En 1962, la Fédération des comtés de Bonaventure, Gaspé-Sud et Gaspé-Nord se réunit à Paspébiac. Les Fermières y présentent « une parade de toilettes » et un trousseau de baptême « à  l’ancienne mode », entre autres. On y présente même une trousse d’urgence pour les bateaux de pêche! 

En 1972, Alma Nadeau, présidente du Cercle des Fermières de Paspébiac, annonce la création du CRÉA. Source : L'artisanat québécois, Cyrille Simard

Un livre existe sur le Cercle des fermières, créé pour le 25e anniversaire de sa fondation en 1984. Dans l’introduction, on touche quelques mots sur les objectifs de ce Cercle :

  • Aux intérêts de la femme et de la famille
  • Au développement de la culture personnelle
  • À l’implication dans les différentes sphères socioéconomiques
  • À l’enseignement et à la promotion des arts ménagers
  • À la transmission de notre patrimoine.

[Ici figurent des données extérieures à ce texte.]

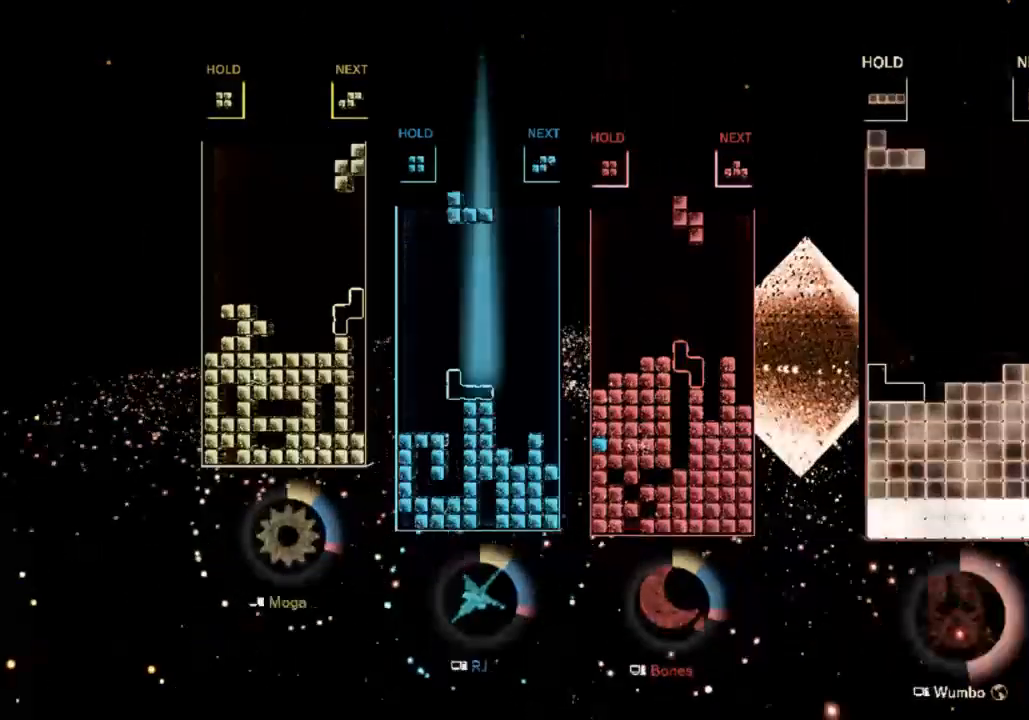
{"keys": ["right"], "events": [[33, "d", "up"], [67, "down", "down"], [67, "left", "up"], [167, "down", "up"], [267, "right", "down"], [367, "down", "down"], [400, "right", "up"], [467, "down", "up"], [500, "right", "down"]]}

À travers le temps, les Fermières développeront des projets tel qu’un radiothon avec le Club Richelieu, des formations avec le Centre local d’emploi et la Commission scolaire, en plus d’activités avec la Polyvalente de Paspébiac.

Voici les premières membres du Cercle des fermières :

Dans les années 2000, le Cercle des fermières déménage dans ce bâtiment, coin rue Maldemay et 2e avenue. Source : Yves Huard.

Dans les dernières années de son existence, le Cercle des fermières octoiera une somme pour la mise en place du Café culture, dans le Centre culturel de Paspébiac. Après des années de dévouement communautaire, le Cercle cesse ses activités et disparait du Registraire des entreprises en 2016

Témoignage de citoyens

Robert Aspirot (parlant du bâtiment Maldemay/2e avenue) :

"On en a passé des fins de semaine dans ce sous-sol à faire des couvertures avec le métier à tisser!"
Petite poupée vendue au CREA et fabriquée par Léonie Lebrasseur.